The Journal of the International Neuropsychological Society (2004), 10, 566-577 has published an outstanding article entitled African American Acculturation and Neuropsychological Test Performance Following Traumatic Brain Injury (Abstract). As outlined in the abstract, the study reported examined the influence of African American Acculturation on the performance of neuropsychological tests following traumatic brain injury. As defined in the study, “The concept of acculturation emerged as an important and practical concept in the study of cultural factors in pluralistic societies, and occurs when two or more groups come into continuous first-hand contact with each other for an extended period of time” (Berry, 1989). “Level of acculturation has been defined as the degree to which an individual espouses the cultural values, beliefs and practices of a given ethnic group versus that of the dominant ethnic/cultural group (Landrine & Klonoff, 1995).”
The study reviewed past studies that have investigated cultural bias and neuropsychological testing. Summarizing various studies, the article reported that several studies with medically healthy individuals has indicated that minorities in the United States are considered cognitively impaired at a much higher rate than European Americans even when one controlled other variables such as years of education and socioeconomic status. Noting that there has been increased demand for the development of more appropriate normative data for use with African Americans, this study’s goal was to specifically assess the influence of acculturation on neuropsychological test performance in a sample of individuals who had sustained a traumatic brain injury. Id at 568. As noted, it was “generally hypothesized that individuals who espouse more traditional African American cultural values and beliefs (lower level acculturation) would obtain lower scores on many of the neuropsychological tests administered. “Cultural factors were also expected to predict test performance above and beyond what might be anticipated from other demographic factors such as AIDS, sex, education and socioeconomic status.” It was also hypothesized that acculturation effects would be more likely found on test assessing language-related skills and/or complex cognitive abilities such as problem solving and reasoning. Finally, the researchers wanted to ascertain whether examiner ethnicity would effect test performance among participants.
The study consisted of seventy-one participants who were already involved in the southeastern Michigan traumatic brain injury system’s project at the time of their recruitment. Participants were recruited for the current study at approximately one, two, five or ten years post injury. The study involved fifty-eight males and thirteen women. Thirty-two percent of the sample was employed at least part time (only nine were employed at the time of the post-injury assessment.) The vast majority of the sample were in the lowest two social strata.
Thirty-three members sustained traumatic brain injury as a result of an assault while forty-one percent were involved in some type of motor vehicle accident either as an occupant of a motor vehicle or as a pedestrian.

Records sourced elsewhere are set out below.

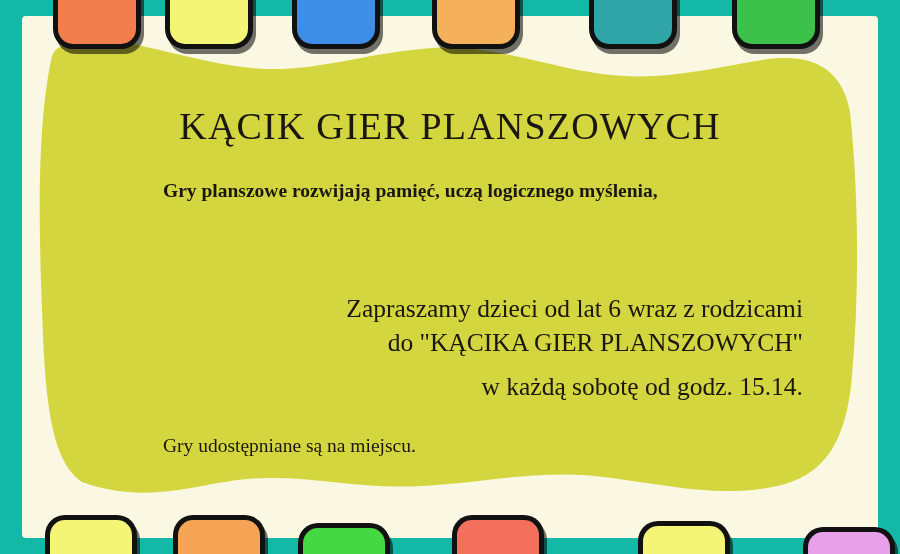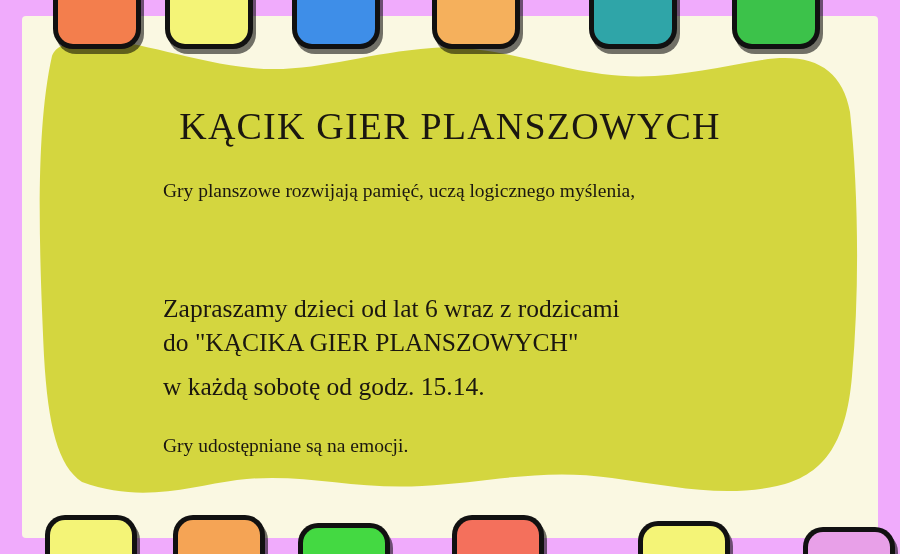--- a/index.html
+++ b/index.html
@@ -17,7 +17,7 @@
     width: 900px;
     height: 554px;
     overflow: hidden;
-    background: #f0abfc;
+    background: #14b8a6;
   }
 
   

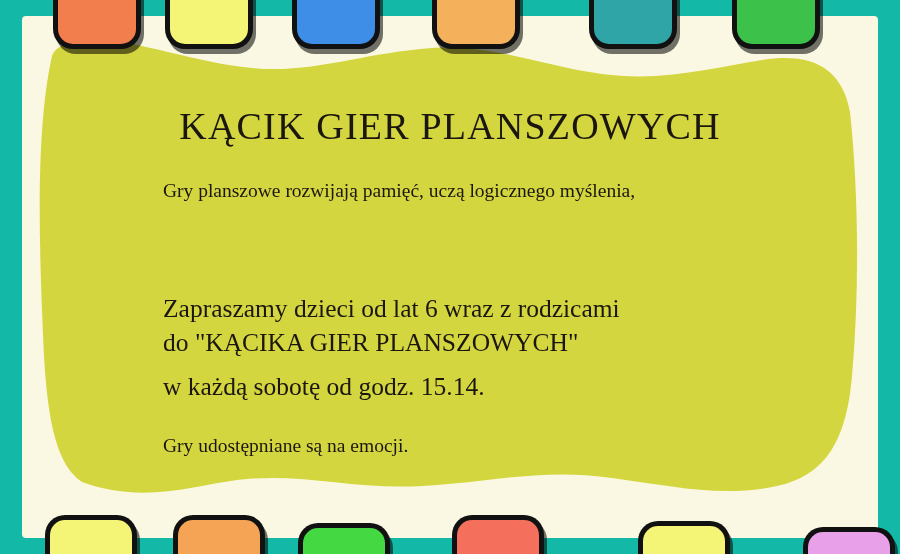--- a/index.html
+++ b/index.html
@@ -101,7 +101,7 @@
     line-height: 25.5px;
     width: 620px;
   }
-  #intro div { white-space: nowrap; }
+  #intro div { white-space: nowrap; font-weight: bold; }
 
   #invite {
     top: 292px;

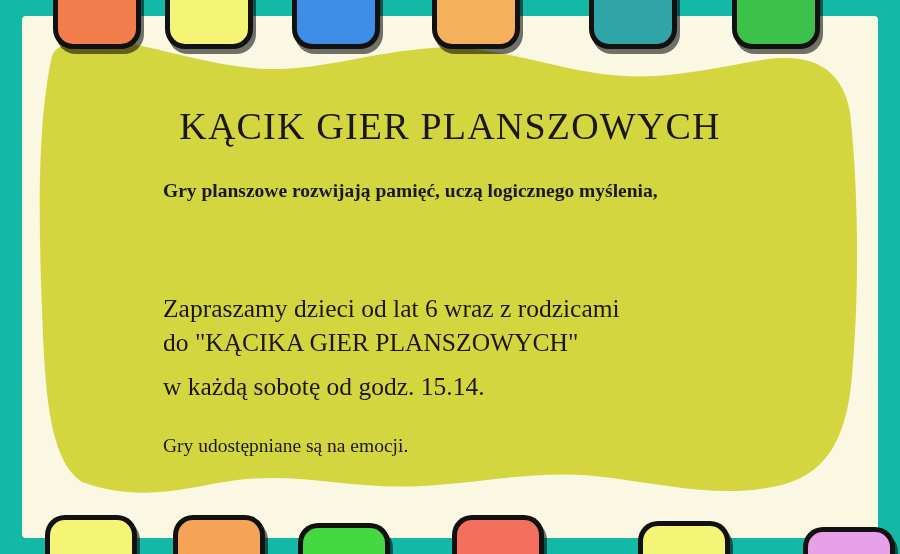--- a/index.html
+++ b/index.html
@@ -109,7 +109,7 @@
     line-height: 34px;
     width: 640px;
   }
-  #invite div { white-space: nowrap; }
+  #invite div { white-space: nowrap; text-align: right; }
   #invite .gap { height: 10px; line-height: 10px; }
 
   #footnote {

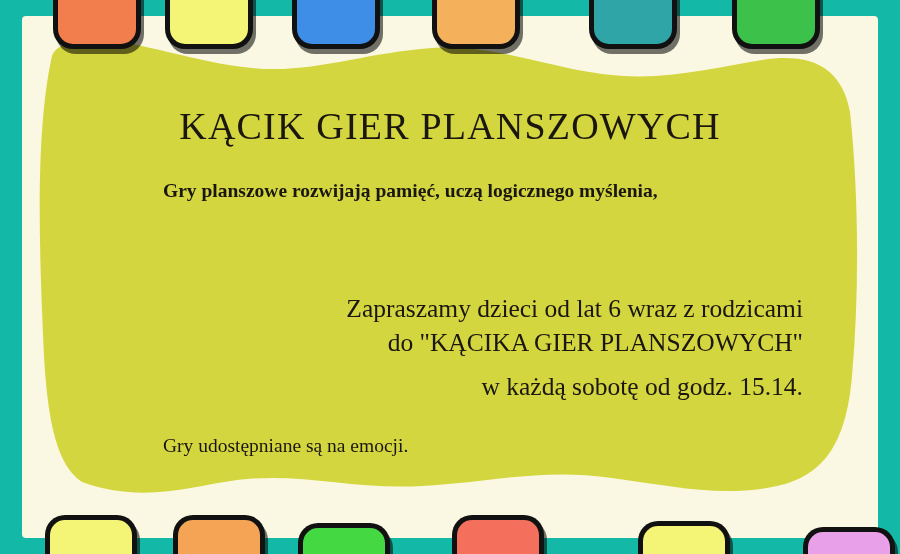--- a/index.html
+++ b/index.html
@@ -175,7 +175,7 @@
       <div>w każdą sobotę od godz. 15.14.</div>
     </div>
 
-    <div class="para" id="footnote">Gry udostępniane są na emocji.</div>
+    <div class="para" id="footnote">Gry udostępniane są na miejscu.</div>
 
   </div>
 </div>

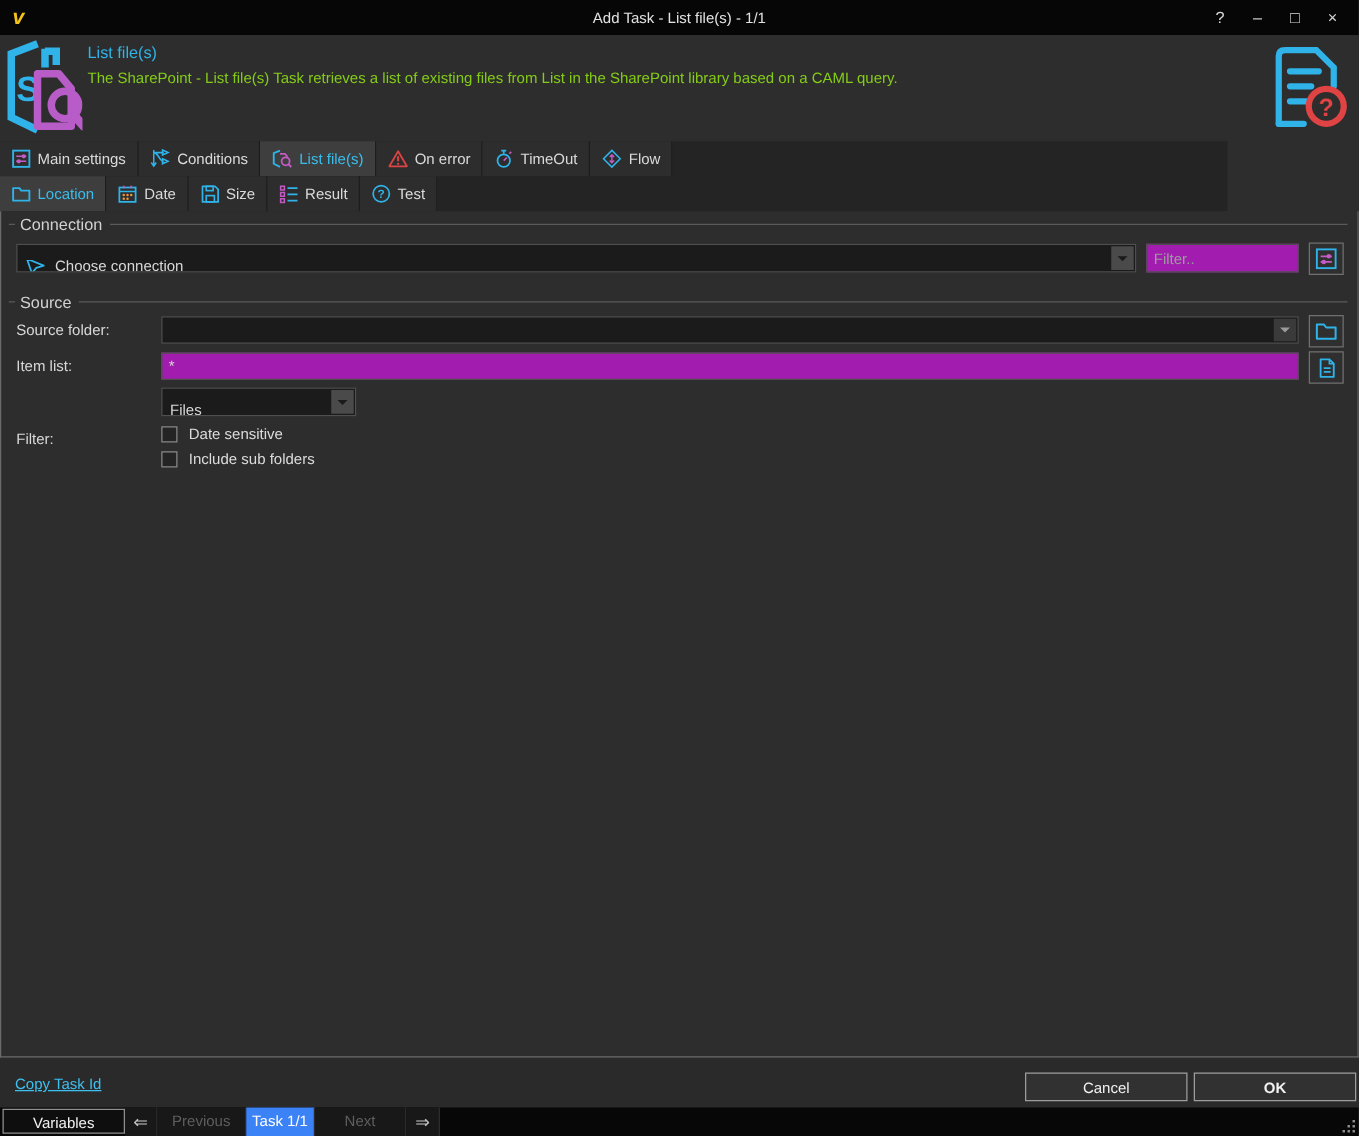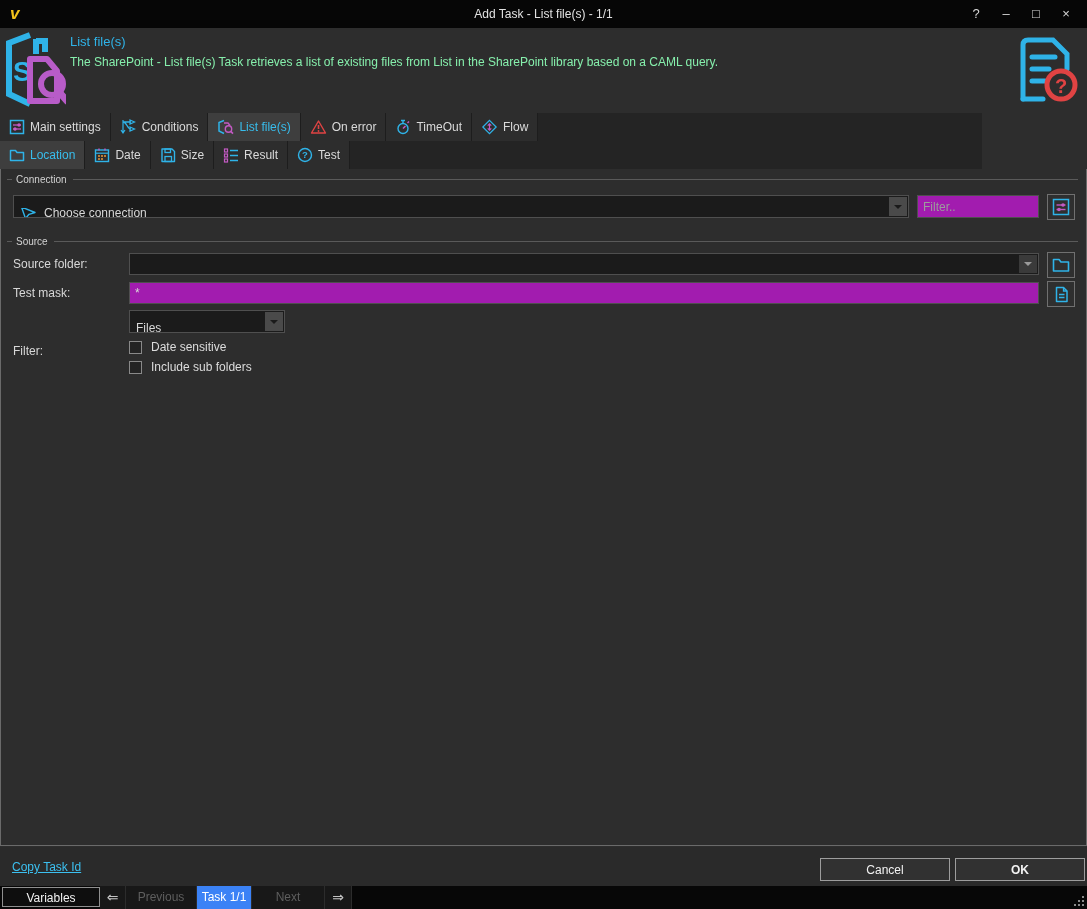--- a/index.html
+++ b/index.html
@@ -19,7 +19,7 @@
   .hicon-left{position:absolute;left:2px;top:2px;}
   .hicon-right{position:absolute;right:8px;top:7px;}
   .htitle{position:absolute;left:70px;top:6px;color:#2fb3e8;font-size:13px;}
-  .hdesc{position:absolute;left:70px;top:27px;color:#86efac;font-size:12px;}
+  .hdesc{position:absolute;left:70px;top:27px;color:#84cc16;font-size:12px;}
   
   .tabrow{position:absolute;left:0;width:982px;height:28px;background:#242424;display:flex;}
   .row1{top:113px;}

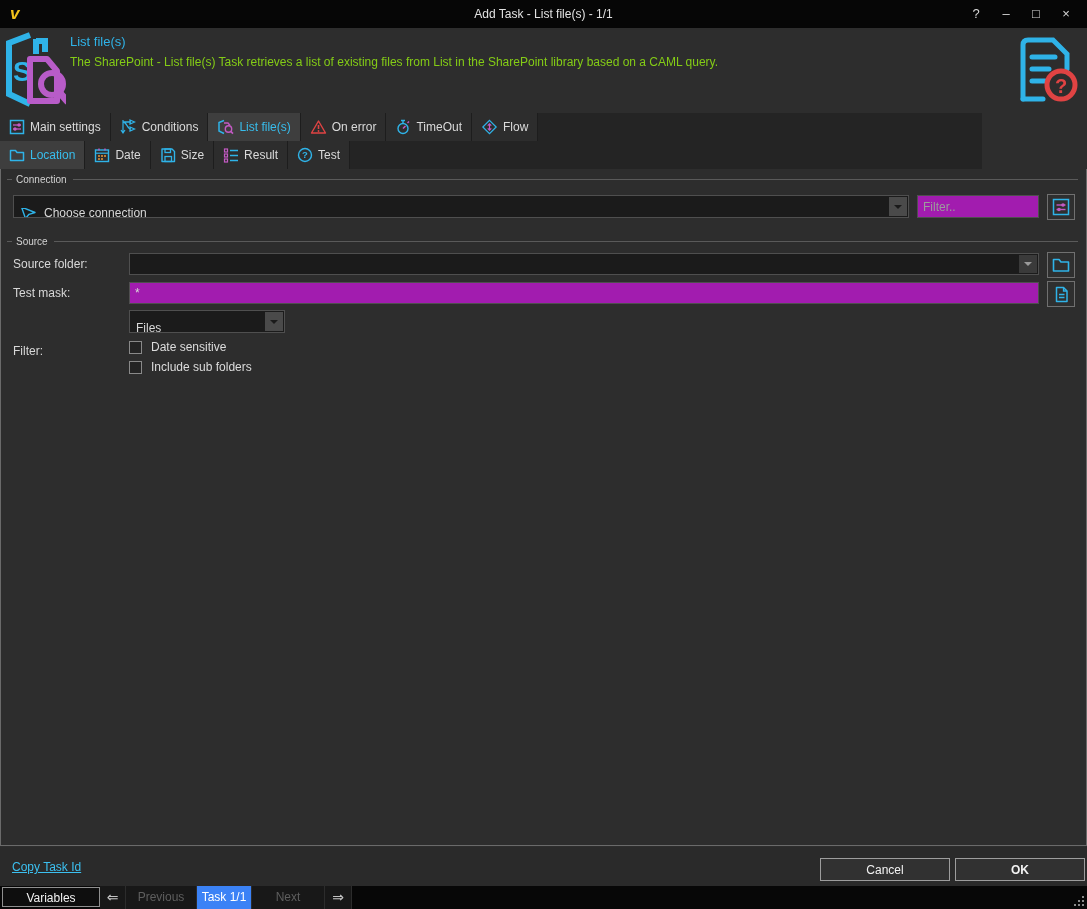--- a/index.html
+++ b/index.html
@@ -32,7 +32,7 @@
   .panel{position:absolute;top:169px;left:0;right:0;height:677px;background:#2d2d2d;
          border:1px solid #6a6a6a;border-top:none;box-sizing:border-box;}
   .ghead{position:absolute;left:6px;right:8px;height:13px;display:flex;align-items:center;
-         color:#d2d2d2;font-size:10px;}
+         color:#d2d2d2;font-size:13px;}
   .ghead::before{content:"";width:5px;height:1px;background:#5a5a5a;margin-right:4px;}
   .ghead .gline{flex:1;height:1px;background:#5a5a5a;margin-left:6px;}
   .combo{position:absolute;display:flex;align-items:stretch;background:#1b1b1b;

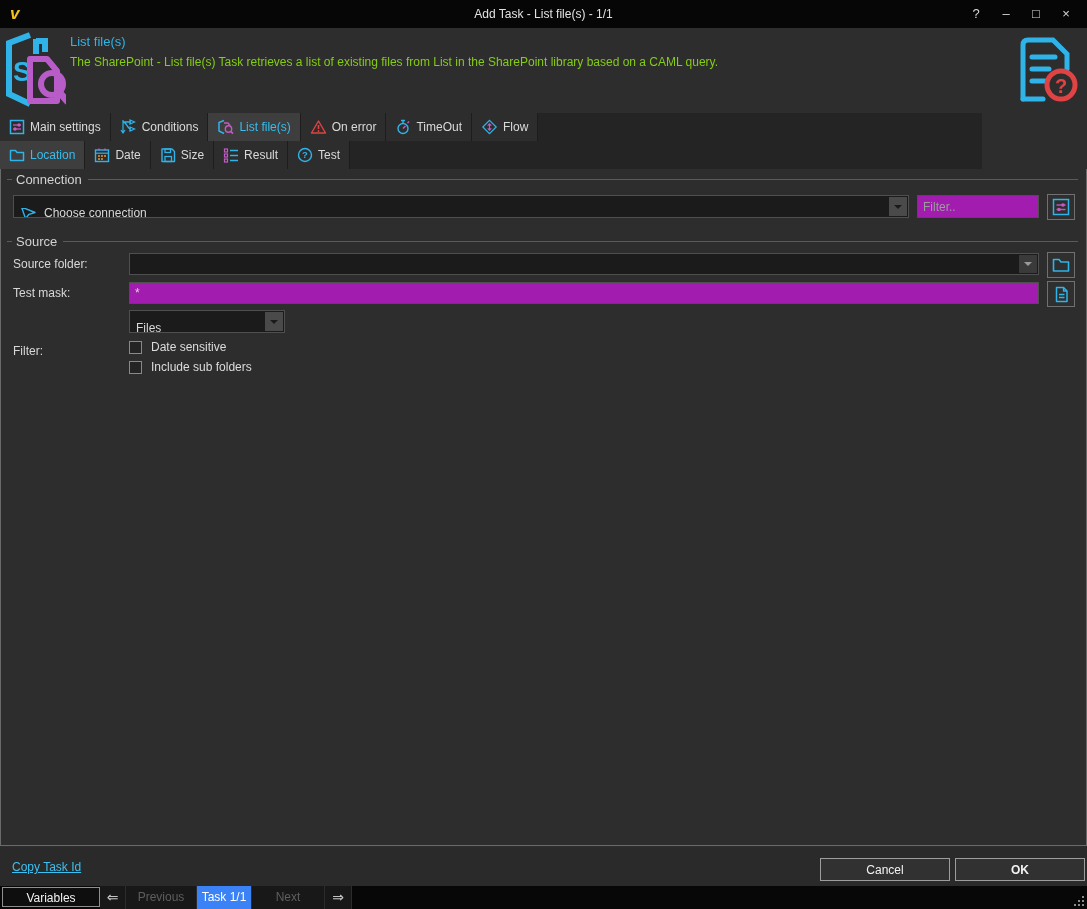--- a/index.html
+++ b/index.html
@@ -282,7 +282,7 @@
     </span>
   </button>
 
-  <span class="flabel" style="left:12px;top:117px;">Test mask:</span>
+  <span class="flabel" style="left:12px;top:117px;">Item list:</span>
   <input class="tinput" style="left: 128px; top: 113px; width: 910px; height: 22px;" type="text" value="*">
   <button class="ibtn" style="left:1046px;top:112px;">
     <span>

Each participants level of acculturation was assessed using the African American Acculturation Scale-short form. Forty of the participants were tested by a black examiner while the remaining thirty-one by a white examiner.
The study’s finding suggested a significant association between level of African American Acculturation and neuropsychological test performance even after controlling for other potentially confounding variables such as injury severity, time since injury, age, sex, years of formal education, and socioeconomic status. The results appear to “provide additional support for the cultural hypothesis of group differences on cognitive/neuropsychological tests.” Scores on a test assessing receptive language (Tokens test) demonstrated significant and unique acculturation effect, a finding consistent with previous findings linking African American acculturation with language-related measures such as the Boston naming test.
However, the hypothesis that executive functioning measures which specifically be associated with cultural factors was generally not born out by the study. Id at 573.
Some of the results suggested the ethnicity of the examiner might also have an affect on certain test scores when assessing African Americans. It is important to note according to the study, “It is important to note that these findings were limited to specific tests and were not found when evaluating the majority of neuropsychological measures or overall test performance.”
The study concluded by stating that “The findings of this study provide evidence for the importance of cultural factors in the neuropsychological assessment of African Americans following a traumatic brain injury. More generally, the clinician conducting an assessment with an African American client should be aware of the many variables of potential importance (e.g., level of acculturation, year/quality of education, SES, perceived discrimination) in order to conduct a more culturally sensitive neuropsychological evaluation. On the basis of such findings, the use of acculturation scales in a neuropsychological assessment of African Americans would certainly seem advisable. However, it is important to emphasize, given the complexity of the issues involved, that inclusion of an acculturation scale cannot be considered an adequate ‘correction’ for the influence of cultural factors within the context of a clinical neuropsychological assessment.”